Top of Provided passage

This figure contains AI-generated images. We present numerical and experimental results of a multicolour optical generative model for colourful Van Gogh-style artwork generation, compared against the teacher digital diffusion model (with 1.07 billion trainable parameters and 1,000 steps used for each inference). The orange boxes on the right reveal the obvious discrepancies observed between the digital teacher and the optical model, demonstrating the capability of the multicolour optical generative model to create diverse images beyond those produced by the digital teacher diffusion model. The digital phase encoder has 580 million trainable parameters and each snapshot optical image of the RGB channels is generated by a unique random noise input. Input text (‘architecture’ or ‘plants’ or ‘person’) is used to generate different artworks. The scale bar is also provided. Additional experimental results of Van Gogh-style colour artworks are provided in Supplementary Figs. 11 and 12.

Full size image

For the multicolour Van Gogh-style artwork generation, phase-encoded generative seed patterns at each wavelength channel were generated and sequentially loaded onto the SLM. Under the illumination of corresponding wavelengths, multicolour images were generated through a fixed or static diffractive decoder and merged digitally; stated differently, the same decoder state was shared across all the illumination wavelengths for all the image generation. Figure 5 presents the multicolour Van Gogh-style artwork generation results, including artistic examples that either match or differ from the outputs of the teacher digital diffusion model, which used 1.07 billion trainable parameters and 1,000 inference steps per image generation. Although slight chromatic aberrations were observed, the generated high-resolution colour images maintained high quality. Additional experimental results of Van Gogh-style colour artworks are provided in Supplementary Figs. 11 and 12.

To quantify the fidelity of the experimental optical generative model, Supplementary Fig. 13 reports the peak signal-to-noise ratio values calculated between the numerically simulated and the experimentally generated results. These quantitative comparisons for both the snapshot monochrome and the multicolour optical generative models demonstrate that the experimental outputs match simulations. In addition, Supplementary Fig. 14 presents the CLIP score evaluations corresponding to the results shown in Figs. 4 and 5, highlighting the semantic consistency achieved by the optical generative model.

Discussion

This work demonstrated snapshot optical image generation from noise patterns by leveraging a diffractive network architecture. Earlier free-space-based optical networks primarily focused on tasks such as, for example, computational imaging and sensing, noise estimation and filtration, or data classification22,35,36,45,46,47,48,49,50,51. By contrast, our framework optically generates diverse images from noise, showcasing a highly desired ‘creative’ snapshot image generation capability that extends beyond the scope of previous studies. Moreover, without changing its architecture or physical hardware, optical generation for a different data distribution can be implemented by reconfiguring the diffractive decoder to a new optimized state. This versatility of optical generative models might be especially important for edge computing, augmented reality or virtual reality displays, also covering different entertainment-related applications.

Bottom of Provided passage

Exercise set
• A. Please output the part of the passage on optical image generation starting at "To quantify the" and ending at "optical generative model.", word for word.
• B. Filter the listing below, keeping each line that contains the string "payload".

Top of Dataset content

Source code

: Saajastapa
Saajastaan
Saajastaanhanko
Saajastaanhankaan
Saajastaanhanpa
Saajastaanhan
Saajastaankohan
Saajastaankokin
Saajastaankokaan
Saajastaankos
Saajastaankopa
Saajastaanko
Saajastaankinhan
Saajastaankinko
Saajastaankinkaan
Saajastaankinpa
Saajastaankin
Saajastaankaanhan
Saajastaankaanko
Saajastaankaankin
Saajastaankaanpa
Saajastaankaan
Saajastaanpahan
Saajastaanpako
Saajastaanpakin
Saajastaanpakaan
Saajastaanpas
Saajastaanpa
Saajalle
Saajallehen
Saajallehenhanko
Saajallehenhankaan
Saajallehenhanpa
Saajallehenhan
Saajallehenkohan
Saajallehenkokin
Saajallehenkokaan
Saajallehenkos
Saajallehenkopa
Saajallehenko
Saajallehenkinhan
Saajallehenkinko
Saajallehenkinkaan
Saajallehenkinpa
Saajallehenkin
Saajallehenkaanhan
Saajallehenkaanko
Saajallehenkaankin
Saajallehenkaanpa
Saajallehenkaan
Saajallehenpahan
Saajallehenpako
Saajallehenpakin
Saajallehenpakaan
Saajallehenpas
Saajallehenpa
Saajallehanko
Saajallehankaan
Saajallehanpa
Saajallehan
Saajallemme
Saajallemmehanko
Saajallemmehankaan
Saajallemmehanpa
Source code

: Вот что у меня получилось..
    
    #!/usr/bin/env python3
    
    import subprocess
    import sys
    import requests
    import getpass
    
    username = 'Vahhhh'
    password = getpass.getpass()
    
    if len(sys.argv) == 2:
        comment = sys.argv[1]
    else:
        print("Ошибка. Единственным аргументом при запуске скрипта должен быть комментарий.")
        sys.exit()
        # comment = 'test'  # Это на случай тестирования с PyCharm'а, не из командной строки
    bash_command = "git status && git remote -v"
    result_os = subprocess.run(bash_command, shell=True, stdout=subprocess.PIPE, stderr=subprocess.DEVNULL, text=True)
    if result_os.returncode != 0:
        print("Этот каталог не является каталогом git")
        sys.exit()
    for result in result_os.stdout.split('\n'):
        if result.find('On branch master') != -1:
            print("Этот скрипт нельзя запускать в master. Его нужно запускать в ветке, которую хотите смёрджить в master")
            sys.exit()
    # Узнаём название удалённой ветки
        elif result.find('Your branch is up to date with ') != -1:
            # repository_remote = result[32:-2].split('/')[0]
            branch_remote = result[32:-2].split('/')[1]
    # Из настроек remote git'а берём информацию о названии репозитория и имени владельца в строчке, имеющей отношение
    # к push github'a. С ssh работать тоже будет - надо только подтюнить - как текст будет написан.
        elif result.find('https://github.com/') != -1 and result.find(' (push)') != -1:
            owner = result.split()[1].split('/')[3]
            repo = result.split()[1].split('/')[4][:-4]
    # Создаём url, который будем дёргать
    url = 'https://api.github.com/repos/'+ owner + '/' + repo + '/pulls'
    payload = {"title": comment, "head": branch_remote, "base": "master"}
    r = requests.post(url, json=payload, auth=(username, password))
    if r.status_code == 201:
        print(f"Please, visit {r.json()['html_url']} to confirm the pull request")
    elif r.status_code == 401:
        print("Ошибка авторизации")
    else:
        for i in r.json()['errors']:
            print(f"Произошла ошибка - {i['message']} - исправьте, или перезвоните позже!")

Bottom of Dataset content

Outputs in order
• A.
To quantify the fidelity of the experimental optical generative model, Supplementary Fig. 13 reports the peak signal-to-noise ratio values calculated between the numerically simulated and the experimentally generated results. These quantitative comparisons for both the snapshot monochrome and the multicolour optical generative models demonstrate that the experimental outputs match simulations. In addition, Supplementary Fig. 14 presents the CLIP score evaluations corresponding to the results shown in Figs. 4 and 5, highlighting the semantic consistency achieved by the optical generative model.

• B.
    payload = {"title": comment, "head": branch_remote, "base": "master"}
    r = requests.post(url, json=payload, auth=(username, password))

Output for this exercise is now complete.